上の見出しは分かるけど…。下のは見出しなのかな…?

私はHTMLで考えるならdl要素が適切だと考えたので「これは見出しではない。」と意見を挙げました。コンポーネントとして用意するのであれば「Label」にしたいです。

この議題については

  1. 見出しは本文より大きい必要がある

  2. 章や説の最初にある

等が見出しの条件であると考えて「小さい文字サイズの見出しは用意しない」と判断しました。

しかし、そもそも見出しとラベルの違いって何でしょうか。
文字サイズが大きければ見出し。小さければラベル?

その答えはWCAGの解説書から引用します。(もっと適切な参照先があれば教えてください)

見出しは利用者が目的のコンテンツを見つけやすくする役割を持ちます。それに対してラベルはフォームやボタンで操作できることを明確にする役割のようです。


置き換え可能なアイコンとそうでないアイコン

ボタンは、アイコンを含みアクションによってアイコンも変更できると使いやすいでしょう。では下図のような「タグ」コンポーネントも同様にアイコンを置き換え可能にすべきでしょうか?

これはコンポーネントがUI設計者に何を許すかによって判断されます。
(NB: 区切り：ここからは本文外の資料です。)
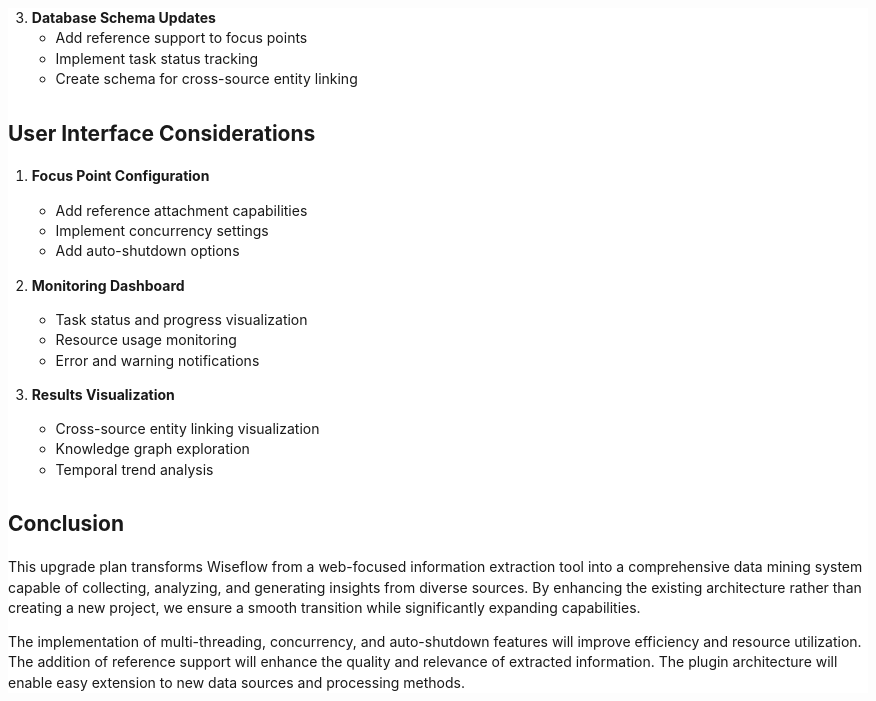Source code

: 3. **Database Schema Updates**
   - Add reference support to focus points
   - Implement task status tracking
   - Create schema for cross-source entity linking

## User Interface Considerations

1. **Focus Point Configuration**
   - Add reference attachment capabilities
   - Implement concurrency settings
   - Add auto-shutdown options

2. **Monitoring Dashboard**
   - Task status and progress visualization
   - Resource usage monitoring
   - Error and warning notifications

3. **Results Visualization**
   - Cross-source entity linking visualization
   - Knowledge graph exploration
   - Temporal trend analysis

## Conclusion

This upgrade plan transforms Wiseflow from a web-focused information extraction tool into a comprehensive data mining system capable of collecting, analyzing, and generating insights from diverse sources. By enhancing the existing architecture rather than creating a new project, we ensure a smooth transition while significantly expanding capabilities.

The implementation of multi-threading, concurrency, and auto-shutdown features will improve efficiency and resource utilization. The addition of reference support will enhance the quality and relevance of extracted information. The plugin architecture will enable easy extension to new data sources and processing methods.
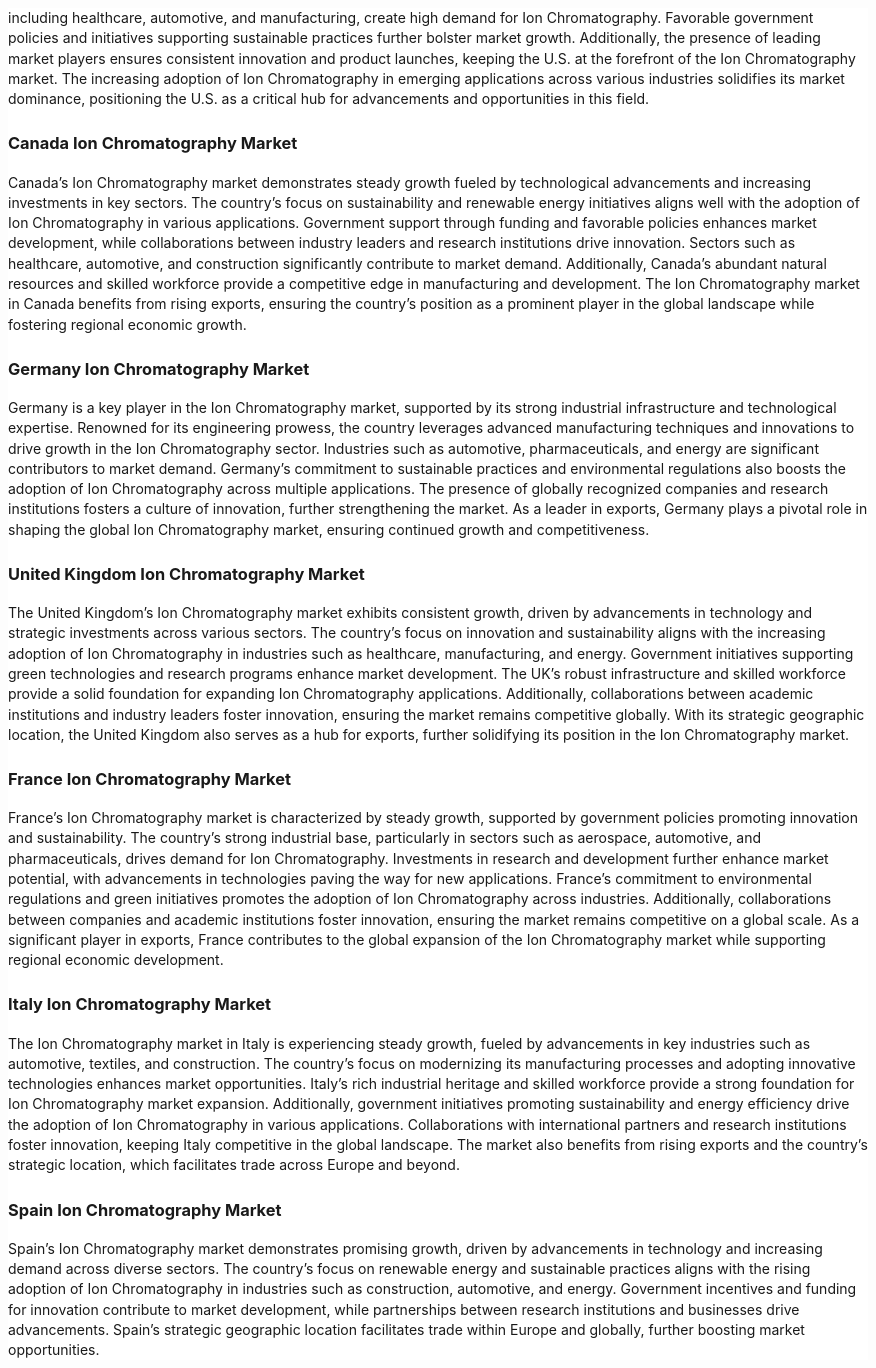 including healthcare, automotive, and manufacturing, create high demand for Ion Chromatography. Favorable government policies and initiatives supporting sustainable practices further bolster market growth. Additionally, the presence of leading market players ensures consistent innovation and product launches, keeping the U.S. at the forefront of the Ion Chromatography market. The increasing adoption of Ion Chromatography in emerging applications across various industries solidifies its market dominance, positioning the U.S. as a critical hub for advancements and opportunities in this field.</p><h3>Canada Ion Chromatography Market</h3><p>Canada&rsquo;s Ion Chromatography market demonstrates steady growth fueled by technological advancements and increasing investments in key sectors. The country&rsquo;s focus on sustainability and renewable energy initiatives aligns well with the adoption of Ion Chromatography in various applications. Government support through funding and favorable policies enhances market development, while collaborations between industry leaders and research institutions drive innovation. Sectors such as healthcare, automotive, and construction significantly contribute to market demand. Additionally, Canada&rsquo;s abundant natural resources and skilled workforce provide a competitive edge in manufacturing and development. The Ion Chromatography market in Canada benefits from rising exports, ensuring the country&rsquo;s position as a prominent player in the global landscape while fostering regional economic growth.</p><h3>Germany Ion Chromatography Market</h3><p>Germany is a key player in the Ion Chromatography market, supported by its strong industrial infrastructure and technological expertise. Renowned for its engineering prowess, the country leverages advanced manufacturing techniques and innovations to drive growth in the Ion Chromatography sector. Industries such as automotive, pharmaceuticals, and energy are significant contributors to market demand. Germany&rsquo;s commitment to sustainable practices and environmental regulations also boosts the adoption of Ion Chromatography across multiple applications. The presence of globally recognized companies and research institutions fosters a culture of innovation, further strengthening the market. As a leader in exports, Germany plays a pivotal role in shaping the global Ion Chromatography market, ensuring continued growth and competitiveness.</p><h3>United Kingdom Ion Chromatography Market</h3><p>The United Kingdom&rsquo;s Ion Chromatography market exhibits consistent growth, driven by advancements in technology and strategic investments across various sectors. The country&rsquo;s focus on innovation and sustainability aligns with the increasing adoption of Ion Chromatography in industries such as healthcare, manufacturing, and energy. Government initiatives supporting green technologies and research programs enhance market development. The UK&rsquo;s robust infrastructure and skilled workforce provide a solid foundation for expanding Ion Chromatography applications. Additionally, collaborations between academic institutions and industry leaders foster innovation, ensuring the market remains competitive globally. With its strategic geographic location, the United Kingdom also serves as a hub for exports, further solidifying its position in the Ion Chromatography market.</p><h3>France Ion Chromatography Market</h3><p>France&rsquo;s Ion Chromatography market is characterized by steady growth, supported by government policies promoting innovation and sustainability. The country&rsquo;s strong industrial base, particularly in sectors such as aerospace, automotive, and pharmaceuticals, drives demand for Ion Chromatography. Investments in research and development further enhance market potential, with advancements in technologies paving the way for new applications. France&rsquo;s commitment to environmental regulations and green initiatives promotes the adoption of Ion Chromatography across industries. Additionally, collaborations between companies and academic institutions foster innovation, ensuring the market remains competitive on a global scale. As a significant player in exports, France contributes to the global expansion of the Ion Chromatography market while supporting regional economic development.</p><h3>Italy Ion Chromatography Market</h3><p>The Ion Chromatography market in Italy is experiencing steady growth, fueled by advancements in key industries such as automotive, textiles, and construction. The country&rsquo;s focus on modernizing its manufacturing processes and adopting innovative technologies enhances market opportunities. Italy&rsquo;s rich industrial heritage and skilled workforce provide a strong foundation for Ion Chromatography market expansion. Additionally, government initiatives promoting sustainability and energy efficiency drive the adoption of Ion Chromatography in various applications. Collaborations with international partners and research institutions foster innovation, keeping Italy competitive in the global landscape. The market also benefits from rising exports and the country&rsquo;s strategic location, which facilitates trade across Europe and beyond.</p><h3>Spain Ion Chromatography Market</h3><p>Spain&rsquo;s Ion Chromatography market demonstrates promising growth, driven by advancements in technology and increasing demand across diverse sectors. The country&rsquo;s focus on renewable energy and sustainable practices aligns with the rising adoption of Ion Chromatography in industries such as construction, automotive, and energy. Government incentives and funding for innovation contribute to market development, while partnerships between research institutions and businesses drive advancements. Spain&rsquo;s strategic geographic location facilitates trade within Europe and globally, further boosting market opportunities.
例えば下記のようなタグコンポーネントを見てみましょう。

YOUTRUSTさんのできること編集画面

「たくさんの選択肢の中から複数の項目が選択できるUI」によく使われます。他にもラベルの亜種として重宝されたりしますのでプロダクトの基本的なコンポーネントのひとつでしょう。
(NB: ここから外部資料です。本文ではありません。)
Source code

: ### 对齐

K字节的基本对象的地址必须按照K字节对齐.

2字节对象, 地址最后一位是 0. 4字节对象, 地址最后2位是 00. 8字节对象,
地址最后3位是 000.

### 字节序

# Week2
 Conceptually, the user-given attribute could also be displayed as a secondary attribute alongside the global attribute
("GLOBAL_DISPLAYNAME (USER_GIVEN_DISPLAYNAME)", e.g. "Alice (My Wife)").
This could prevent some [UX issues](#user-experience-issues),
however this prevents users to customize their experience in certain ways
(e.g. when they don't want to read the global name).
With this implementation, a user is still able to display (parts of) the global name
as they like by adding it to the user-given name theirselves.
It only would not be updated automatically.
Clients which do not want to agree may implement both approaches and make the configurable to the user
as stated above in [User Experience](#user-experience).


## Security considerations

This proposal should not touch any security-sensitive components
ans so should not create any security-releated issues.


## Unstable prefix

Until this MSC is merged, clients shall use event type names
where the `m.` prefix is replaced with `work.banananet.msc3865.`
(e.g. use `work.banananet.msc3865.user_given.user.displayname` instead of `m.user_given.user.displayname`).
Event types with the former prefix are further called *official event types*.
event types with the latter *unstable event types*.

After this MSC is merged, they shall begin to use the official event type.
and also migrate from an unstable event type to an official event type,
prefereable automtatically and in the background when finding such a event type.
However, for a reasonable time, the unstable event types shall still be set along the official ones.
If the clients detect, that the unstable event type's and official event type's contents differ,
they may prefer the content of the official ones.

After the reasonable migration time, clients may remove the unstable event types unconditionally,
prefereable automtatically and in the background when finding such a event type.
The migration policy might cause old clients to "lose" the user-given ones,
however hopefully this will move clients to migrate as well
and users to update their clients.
このコンポーネントにも末尾にアイコンが定義されていますし、ボタンと同じようにピル型をしています。

しかし、ボタンコンポーネントと同じ構造にするコトを私は避けています。このタグコンポーネントに許されている機能は「削除」のみですので差し替え不可能にしたいのです。

UI設計者が「ちょうど良い見た目だから」とタグコンポーネントのアイコンを改変し、小さいボタンとして扱ってしまうことも回避したいと思っています。

些細なコンポーネント設計にこだわらなくても、ドキュメント書けばいいじゃない

ここまであーだーこーだー書いていきましたが、まったくもってその通り。ドキュメントを用意したり、人に伝えさえすれば良いですね。

しかし、本当にドキュメントがあれば正しく運用されるのでしょうか?

デザインシステムを立ち上げるとき、次に見据えるのはシステムを活用し、保守し続けることです。ドキュメントに書いておくのと同時に、チームで正しくオンボーディング、QAフローを用意する必要があります。

立ち上げ期のデザインチームは、多くが保守管理をするソフトウェア的思考でデザインを行っているケースは稀です。ですので、私はコンポーネント自身がドキュメントの性質を持つように設計することを心掛けています。

コンポーネント自身がドキュメントにもなるように作る

それだけで全てが解決する訳ではありませんが、シンプルで読み解きやすいコンポーネントというのは壊れにくいです。いや、正確に言うなら直しやすいです。

直しやすいものは他の人が真似して作れることもあり得ます。デザインシステムは一人で運用するものではないので、これは大きなアドバンテージとなるでしょう。